▸ TASK DESCRIPTION
Give every line of the data again, unchanged, but with no pictures.
***** DATASET EXTRACT *****
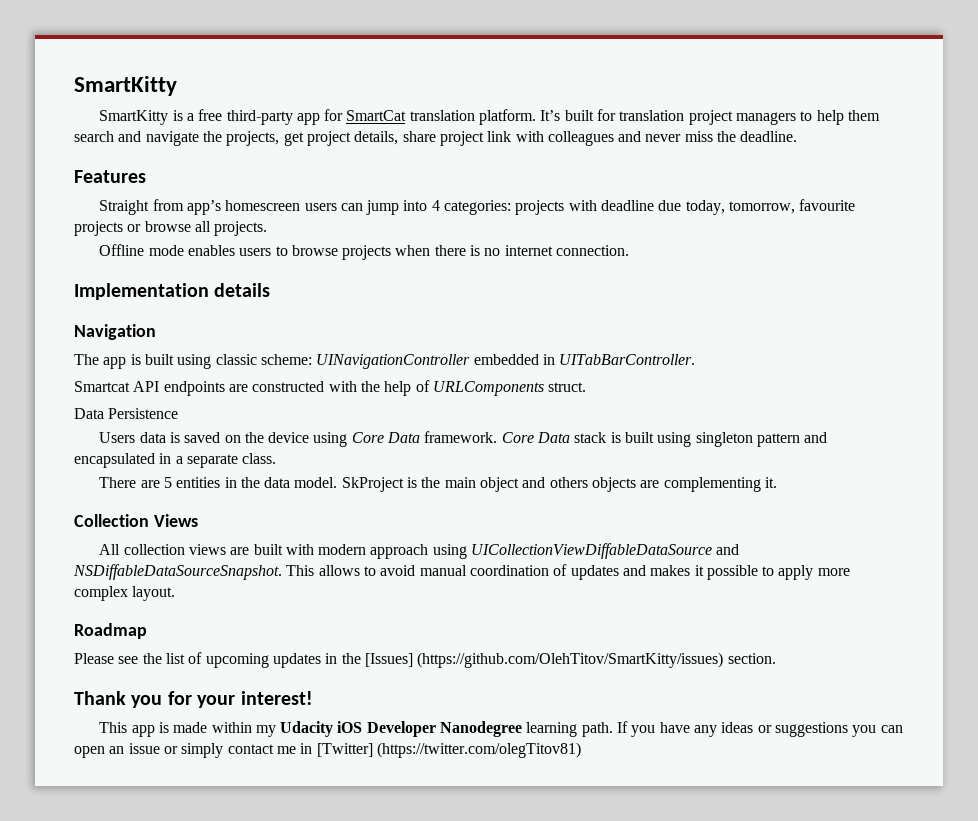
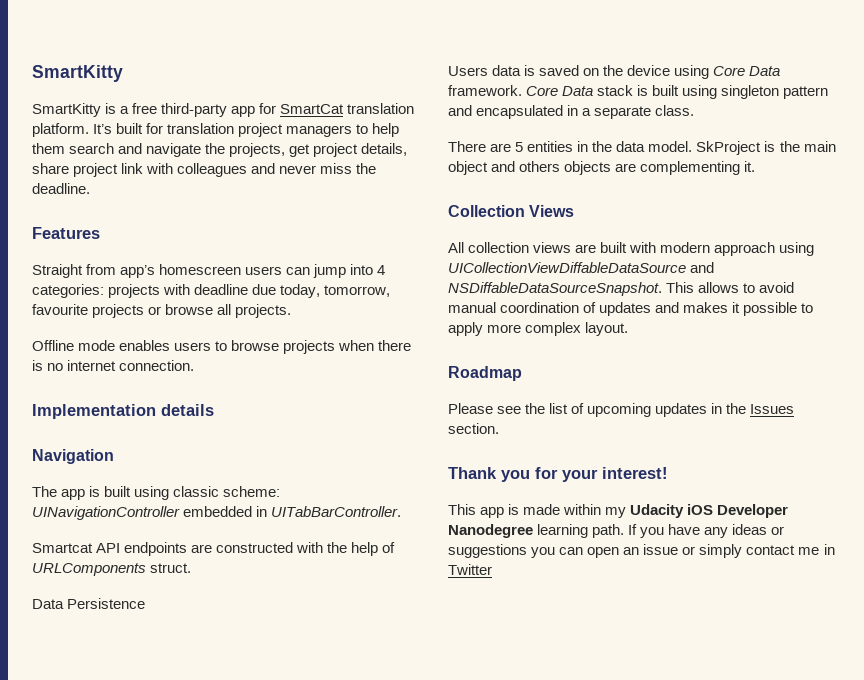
[364,652,724,668] [Issues] (https://github.com/OlehTitov/SmartKitty/issues) -> [750,404,795,414] Issues
[316,742,581,758] [Twitter] (https://twitter.com/olegTitov81) -> [448,564,492,575] Twitter

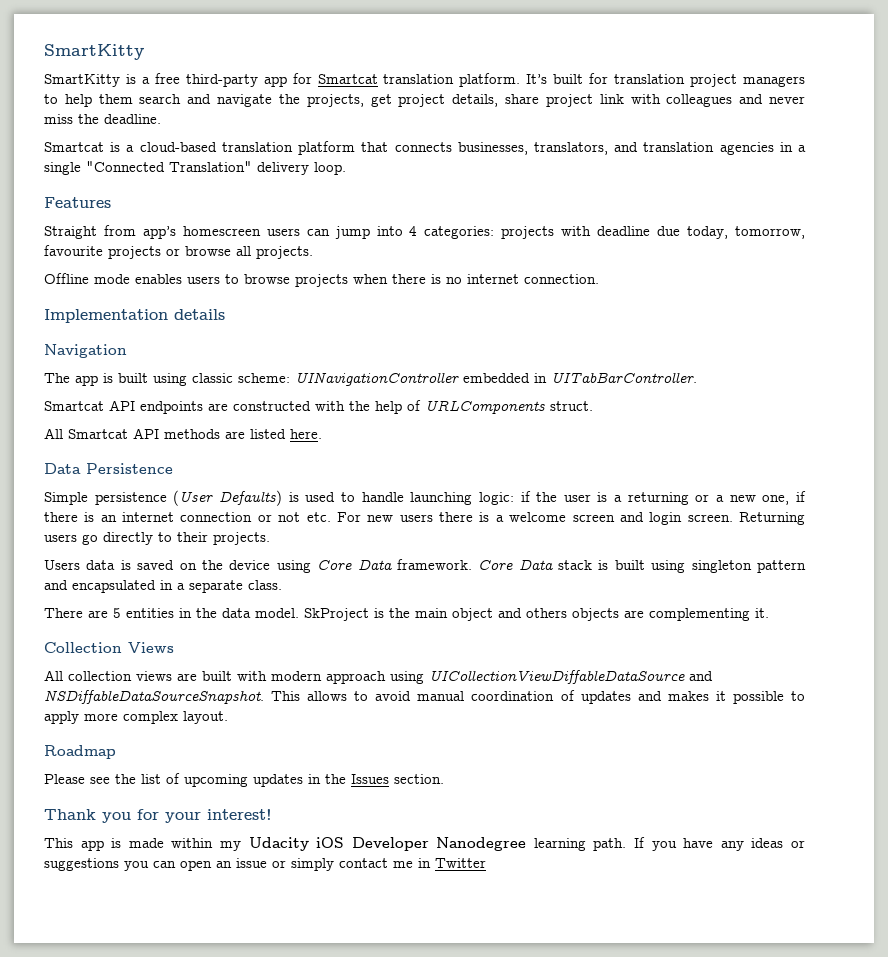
[280,104,345,114] SmartCat -> [317,74,378,84] Smartcat
(90, 188) none -> [44,141,806,155] [44,161,346,175] // Smartcat is a cloud-based translation platform that connects businesses, translators, and translation agencies in a single "Connected Translation" delivery loop.
[32,598,146,609] Data Persistence -> [44,428,322,439] [44,463,173,474] [44,490,806,506] [44,512,805,525] [44,532,270,545] All Smartcat API methods are listed here. // Data Persistence // Simple persistence (User Defaults) is used to handle launching logic: if the user is a returning or a new one, if there is an internet connection or not etc. For new users there is a welcome screen and login screen. Returning users go directly to their projects.

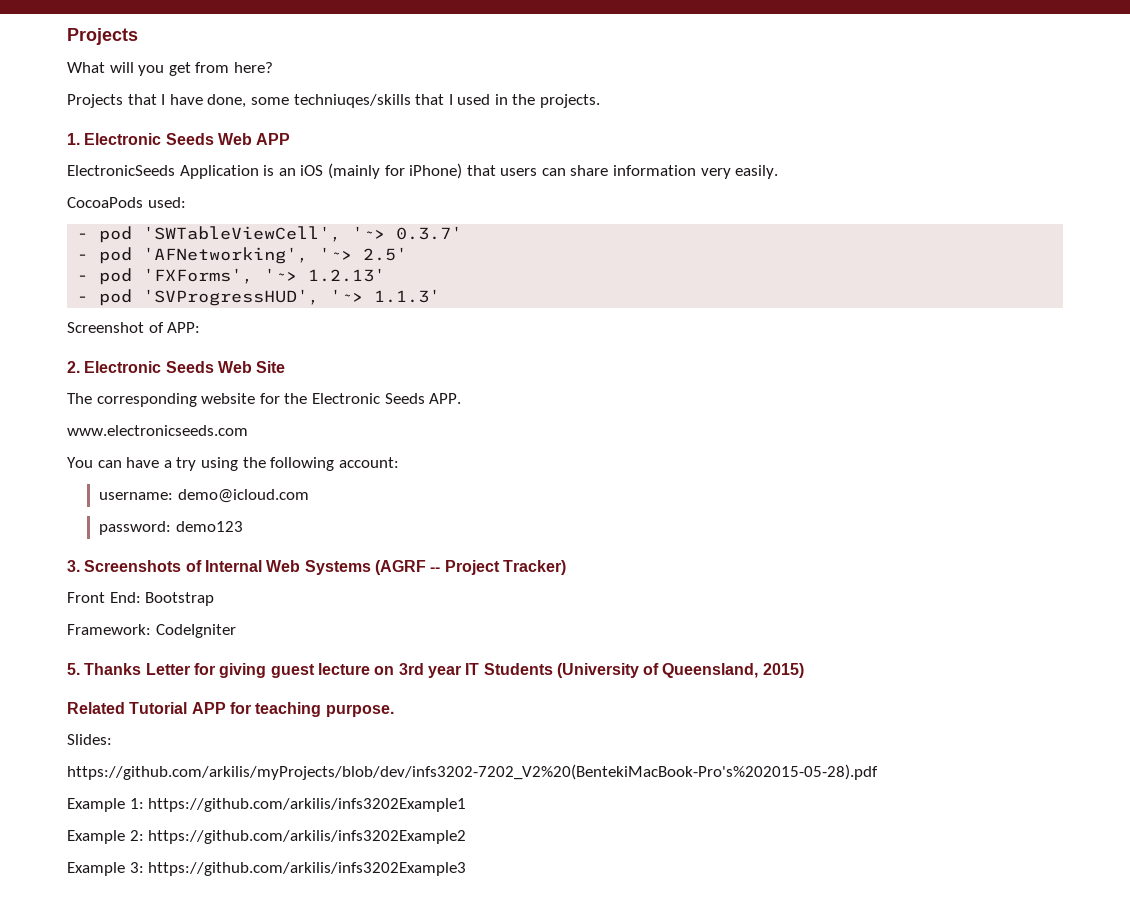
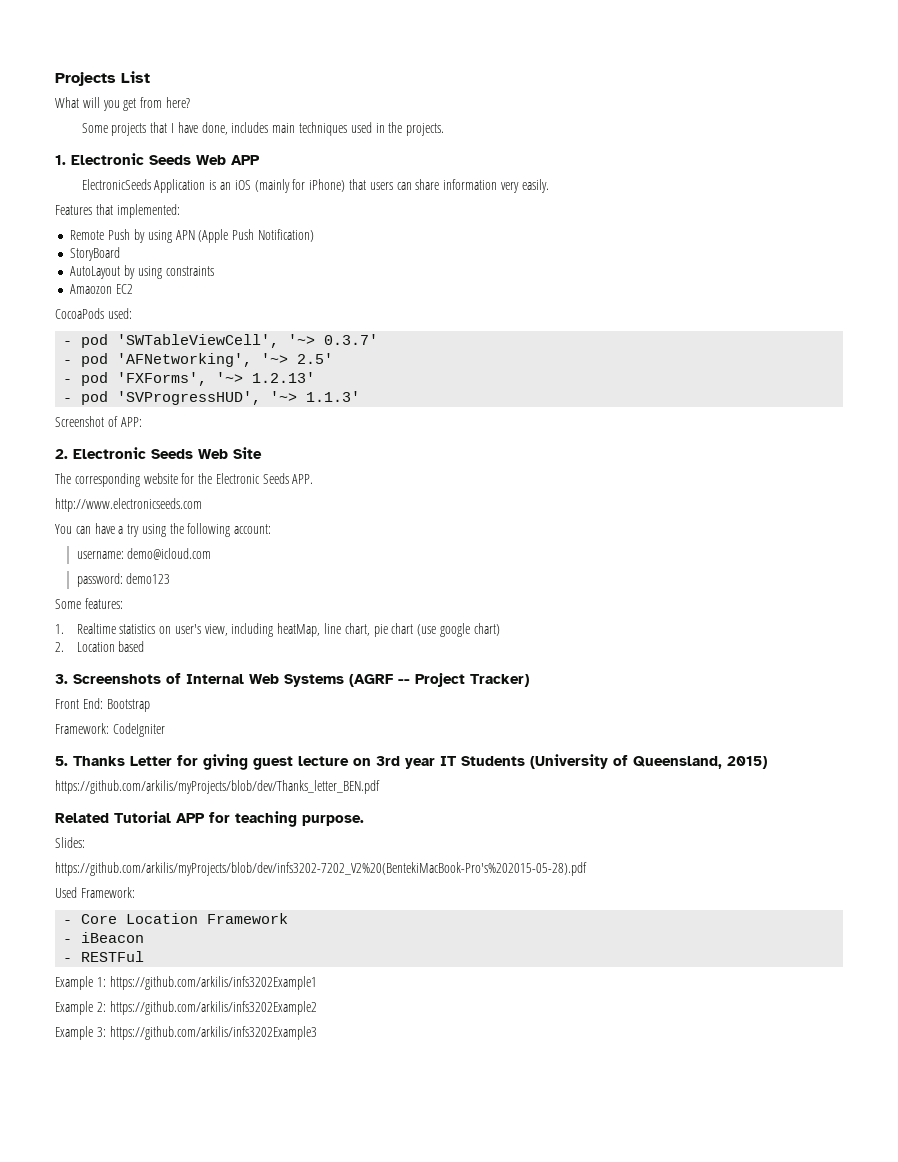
[67,28,138,45] Projects -> [55,71,150,86] Projects List
[67,94,123,108] Projects -> [81,123,147,136] Some projects
[250,94,453,108] some techniuqes/skills that I -> [231,122,347,136] includes main techniques
(779, 172) none -> [55,204,180,218] [70,229,314,243] [70,247,121,261] [70,265,214,279] [70,284,134,294] // Features that implemented: // Remote Push by using APN (Apple Push Notification) // StoryBoard // AutoLayout by using constraints // Amaozon EC2
[67,425,248,436] www.electronicseeds.com -> [55,498,202,512] http://www.electronicseeds.com
(243, 526) none -> [55,598,123,609] [55,623,500,637] [55,641,145,652] // Some features: // 1. Realtime statistics on user's view, including heatMap, line chart, pie chart (use google chart) // 2. Location based
(804, 670) none -> [55,780,380,794] // https://github.com/arkilis/myProjects/blob/dev/Thanks_letter_BEN.pdf
(878, 772) none -> [55,887,135,898] [63,913,289,924] [63,932,145,943] [63,951,145,962] // Used Framework: // - Core Location Framework // - iBeacon // - RESTFul

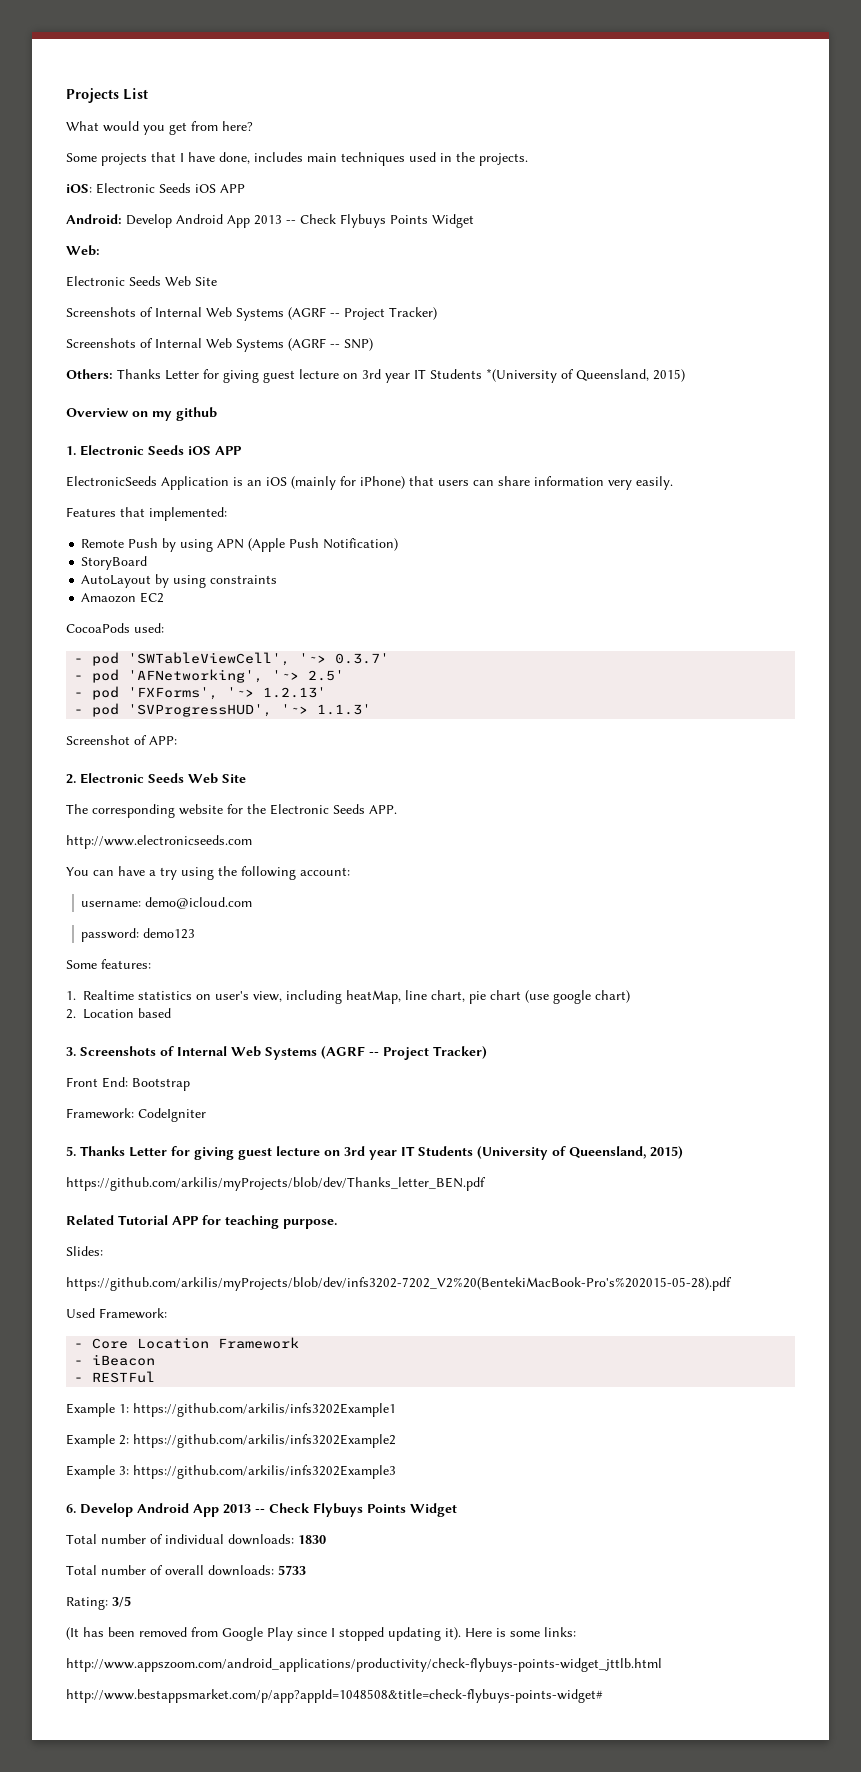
[82,97,100,108] will -> [103,121,139,132] would
(445, 129) none -> [66,183,245,194] [66,214,474,228] [66,245,100,256] [66,276,217,287] [66,307,437,321] [66,338,373,352] [66,368,685,383] [66,407,217,421] // iOS: Electronic Seeds iOS APP // Android: Develop Android App 2013 -- Check Flybuys Points Widget // Web: // Electronic Seeds Web Site // Screenshots of Internal Web Systems (AGRF -- Project Tracker) // Screenshots of Internal Web Systems (AGRF -- SNP) // Others: Thanks Letter for giving guest lecture on 3rd year IT Students *(University of Queensland, 2015) // Overview on my github
[196,155,226,165] Web -> [188,446,211,455] iOS
(317, 1033) none -> [66,1503,457,1517] [66,1534,326,1545] [66,1565,306,1576] [66,1596,131,1610] [66,1627,576,1641] [66,1658,662,1672] [66,1689,603,1703] // 6. Develop Android App 2013 -- Check Flybuys Points Widget // Total number of individual downloads: 1830 // Total number of overall downloads: 5733 // Rating: 3/5 // (It has been removed from Google Play since I stopped updating it). Here is some links: // http://www.appszoom.com/android_applications/productivity/check-flybuys-points-widget_jttlb.html // http://www.bestappsmarket.com/p/app?appId=1048508&title=check-flybuys-points-widget#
*****
▸ ANSWER FOR THIS EXERCISE
[364,652,724,668] [Issues] (https://github.com/OlehTitov/SmartKitty/issues) -> [750,404,795,414] Issues
[316,742,581,758] [Twitter] (https://twitter.com/olegTitov81) -> [448,564,492,575] Twitter

[280,104,345,114] SmartCat -> [317,74,378,84] Smartcat
(90, 188) none -> [44,141,806,155] [44,161,346,175] // Smartcat is a cloud-based translation platform that connects businesses, translators, and translation agencies in a single "Connected Translation" delivery loop.
[32,598,146,609] Data Persistence -> [44,428,322,439] [44,463,173,474] [44,490,806,506] [44,512,805,525] [44,532,270,545] All Smartcat API methods are listed here. // Data Persistence // Simple persistence (User Defaults) is used to handle launching logic: if the user is a returning or a new one, if there is an internet connection or not etc. For new users there is a welcome screen and login screen. Returning users go directly to their projects.

[67,28,138,45] Projects -> [55,71,150,86] Projects List
[67,94,123,108] Projects -> [81,123,147,136] Some projects
[250,94,453,108] some techniuqes/skills that I -> [231,122,347,136] includes main techniques
(779, 172) none -> [55,204,180,218] [70,229,314,243] [70,247,121,261] [70,265,214,279] [70,284,134,294] // Features that implemented: // Remote Push by using APN (Apple Push Notification) // StoryBoard // AutoLayout by using constraints // Amaozon EC2
[67,425,248,436] www.electronicseeds.com -> [55,498,202,512] http://www.electronicseeds.com
(243, 526) none -> [55,598,123,609] [55,623,500,637] [55,641,145,652] // Some features: // 1. Realtime statistics on user's view, including heatMap, line chart, pie chart (use google chart) // 2. Location based
(804, 670) none -> [55,780,380,794] // https://github.com/arkilis/myProjects/blob/dev/Thanks_letter_BEN.pdf
(878, 772) none -> [55,887,135,898] [63,913,289,924] [63,932,145,943] [63,951,145,962] // Used Framework: // - Core Location Framework // - iBeacon // - RESTFul

[82,97,100,108] will -> [103,121,139,132] would
(445, 129) none -> [66,183,245,194] [66,214,474,228] [66,245,100,256] [66,276,217,287] [66,307,437,321] [66,338,373,352] [66,368,685,383] [66,407,217,421] // iOS: Electronic Seeds iOS APP // Android: Develop Android App 2013 -- Check Flybuys Points Widget // Web: // Electronic Seeds Web Site // Screenshots of Internal Web Systems (AGRF -- Project Tracker) // Screenshots of Internal Web Systems (AGRF -- SNP) // Others: Thanks Letter for giving guest lecture on 3rd year IT Students *(University of Queensland, 2015) // Overview on my github
[196,155,226,165] Web -> [188,446,211,455] iOS
(317, 1033) none -> [66,1503,457,1517] [66,1534,326,1545] [66,1565,306,1576] [66,1596,131,1610] [66,1627,576,1641] [66,1658,662,1672] [66,1689,603,1703] // 6. Develop Android App 2013 -- Check Flybuys Points Widget // Total number of individual downloads: 1830 // Total number of overall downloads: 5733 // Rating: 3/5 // (It has been removed from Google Play since I stopped updating it). Here is some links: // http://www.appszoom.com/android_applications/productivity/check-flybuys-points-widget_jttlb.html // http://www.bestappsmarket.com/p/app?appId=1048508&title=check-flybuys-points-widget#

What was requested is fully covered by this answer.